By George Jaroszkiewicz
Cambridge University Press

Quantised Detector Networks (QDN) theory was invented to reduce the level of metaphysics in the application of quantum mechanics (QM), moving the focus from the system under observation to the observer and the measurement apparatuses. This approach is based on the consideration that “labstates”, i.e. the states of the system we use for observing, are the only things we can actually deal with, while we have no means to prove that the objects under study “exist” independently of observers or observations.

In this view, QM is not a theory describing objects per se, but a theory of entitlement, which means that it provides physicists with a set of rules defining what an observer is entitled to say in any particular context.

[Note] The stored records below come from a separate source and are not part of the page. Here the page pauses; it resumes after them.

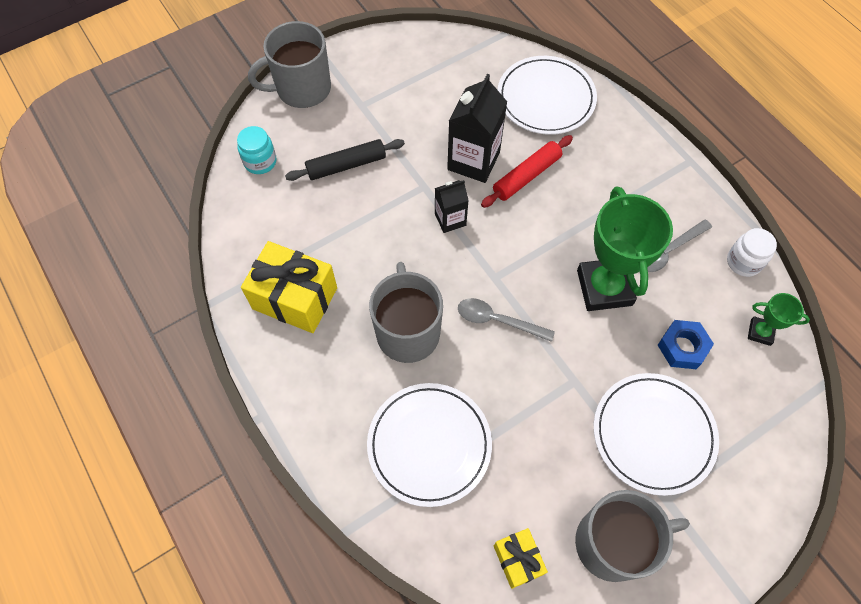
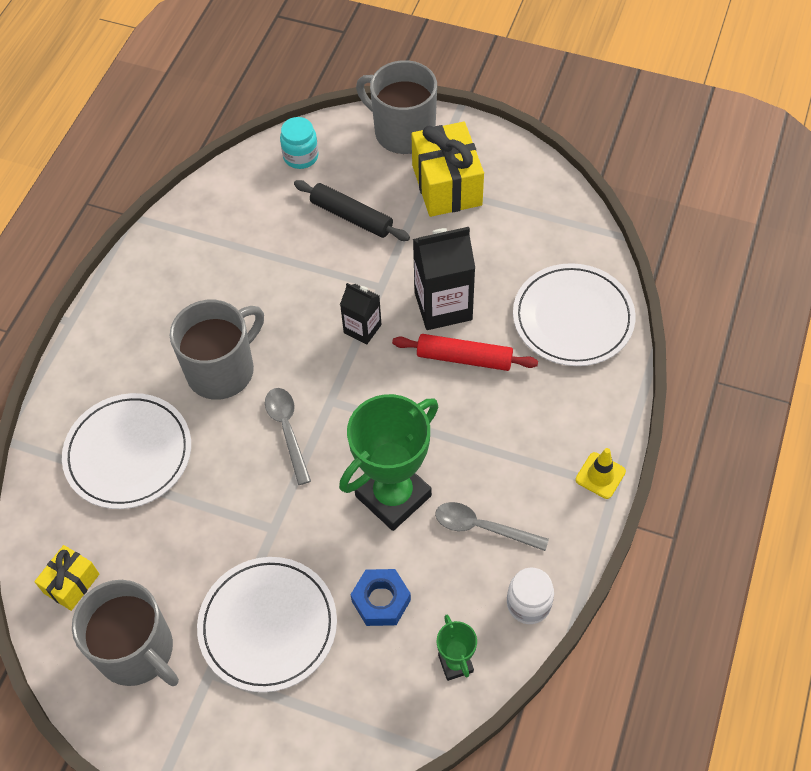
camera: 55 degrees right, 5 degrees down
(295, 298) = (190, 270): yellow gift -> yellow gift (446, 185)
(676, 162) = (600, 475): none -> yellow traffic cone

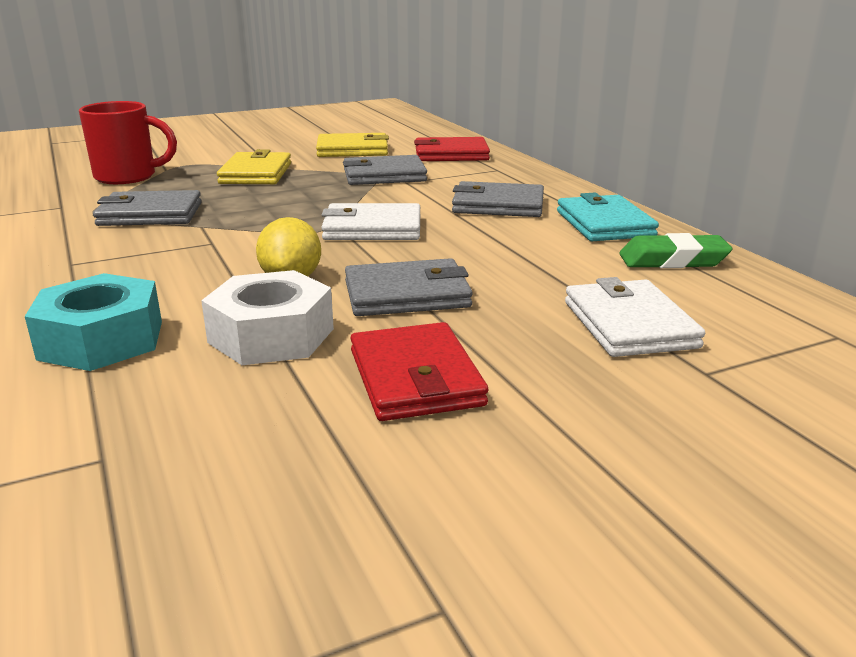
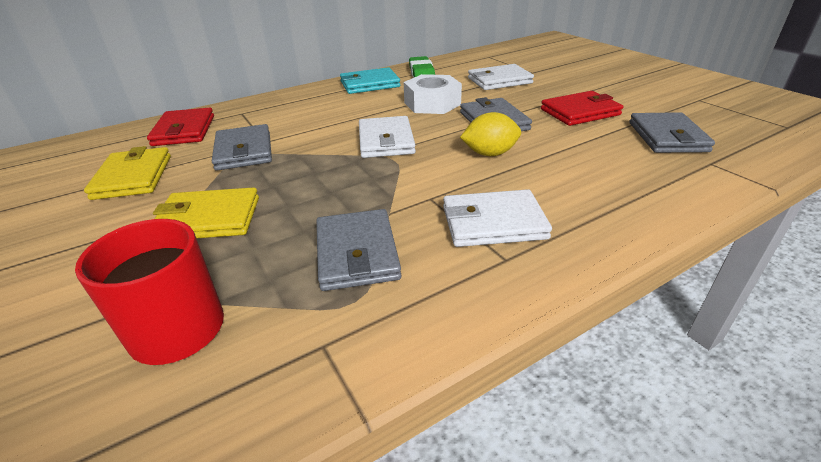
camera: 95 degrees left, 10 degrees up
(101, 340) = (618, 196): turquoise nut -> none
(132, 264) = (493, 223): none -> white wallet
(271, 336) = (568, 147): white nut -> white nut (432, 103)
(498, 205) = (334, 108): grey wallet -> grey wallet (667, 137)

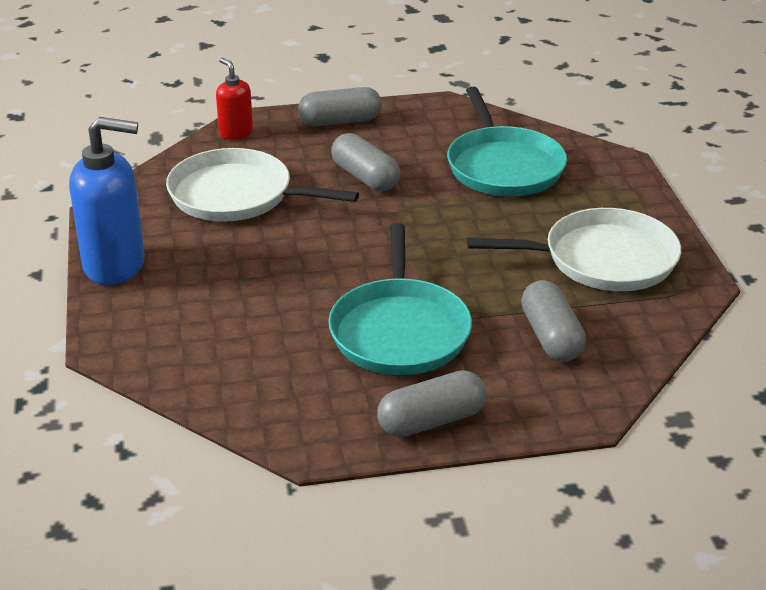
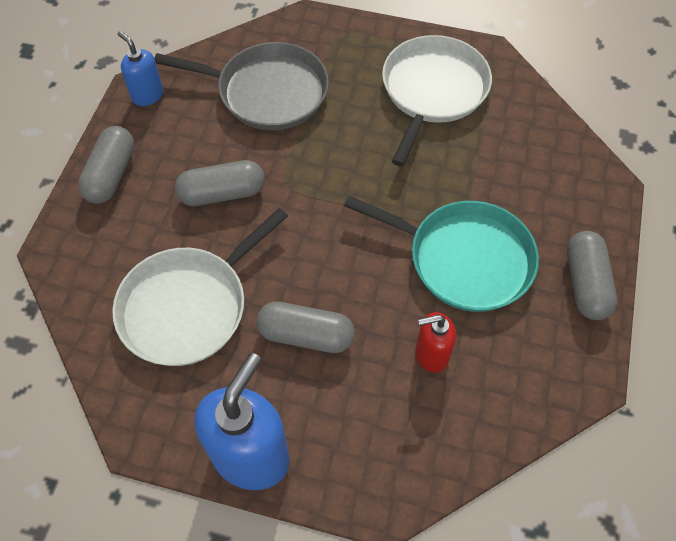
camera: 65 degrees left, 25 degrees up
(236, 133) = (70, 267): red soap dispenser -> red soap dispenser (431, 354)
(440, 111) = (147, 95): none -> blue soap dispenser
(503, 166) = (267, 92): turquoise pan -> grey pan
(551, 337) = (514, 166): grey capsule -> grey capsule (306, 335)

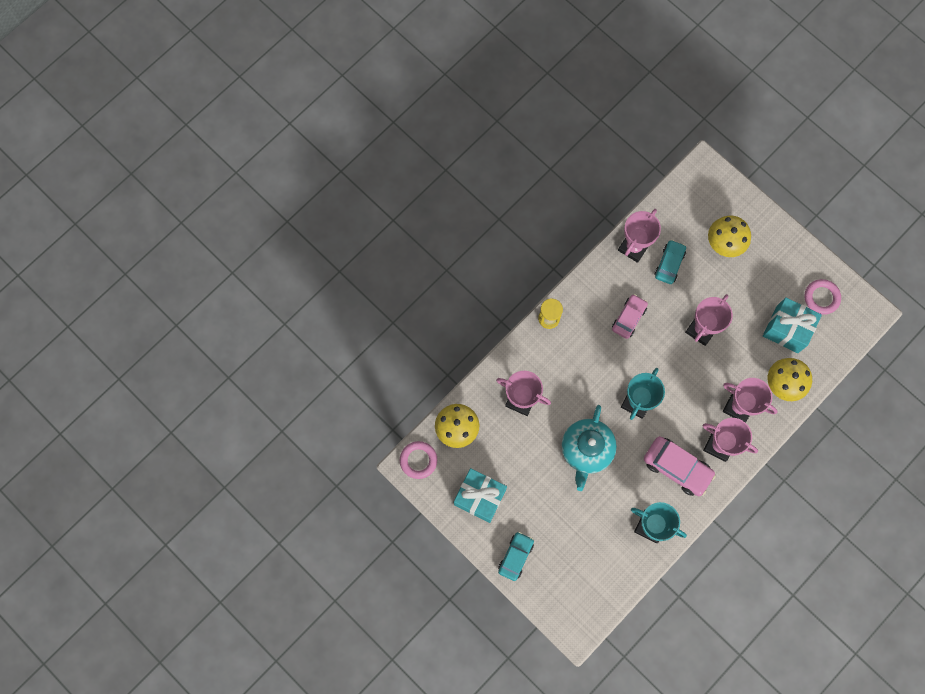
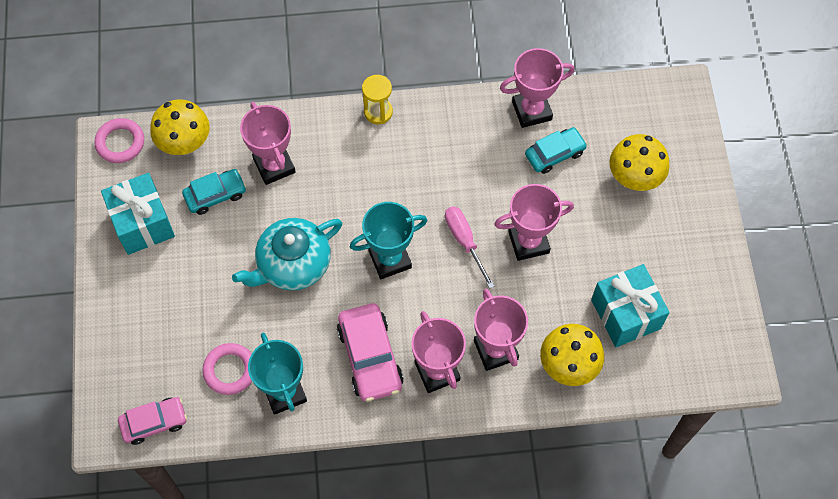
camera: 40 degrees right, 10 degrees down
(515, 556) = (120, 308): turquoise car -> turquoise car (215, 195)
(629, 318) = (461, 173): pink car -> pink car (154, 422)
(667, 358) = (464, 241): none -> pink screwdriver
(821, 297) = (696, 312): pink ring -> pink ring (230, 370)

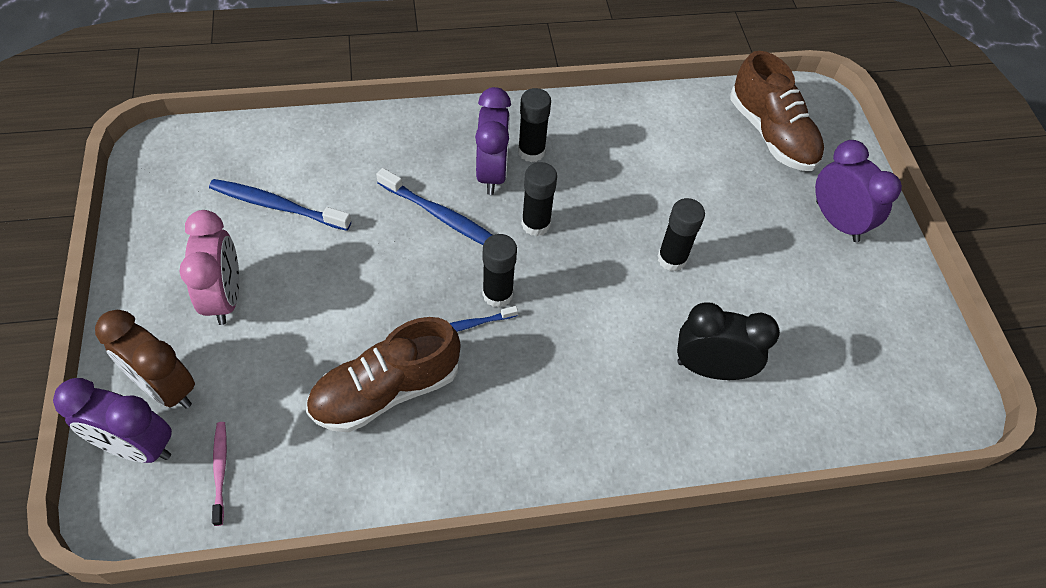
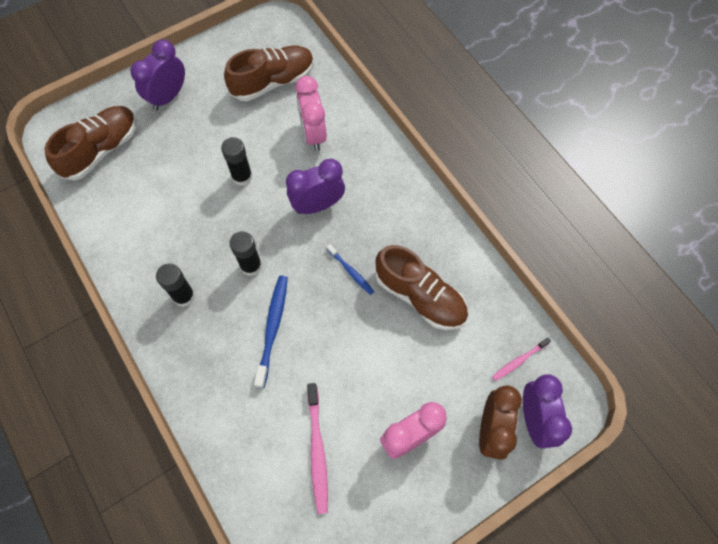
camera: 110 degrees left, 10 degrees up
(277, 206) = (317, 451): blue toothbrush -> pink toothbrush
(492, 173) = (217, 314): purple clock -> purple clock (317, 205)
(497, 294) = (319, 265): black glue stick -> none
(710, 369) = (313, 134): black clock -> pink clock
(827, 353) = (273, 82): none -> brown shoe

The book is organized in four parts: Basics, Applications, Prospects, and Appendices. The author provides, first of all, the formalism of QDN and then applies it to a number of experiments that show how it differs from standard quantum formalism. In the third part, the prospects for future applications of QDN are discussed, as well as the possibility of constructing a generalised theory of observation. Finally, the appendices collect collateral material referred to at various places in the book.

The aim of the author is to push the readers to look in a different way at the world they live in, to show them the cognitive traps caused by realism – i.e. the assumption that what we observe has an existence independent of our observation – and alerting them that various speculative concepts and theories discussed by some scientists do not actually have empirical basis. In other words, they cannot be experimentally tested.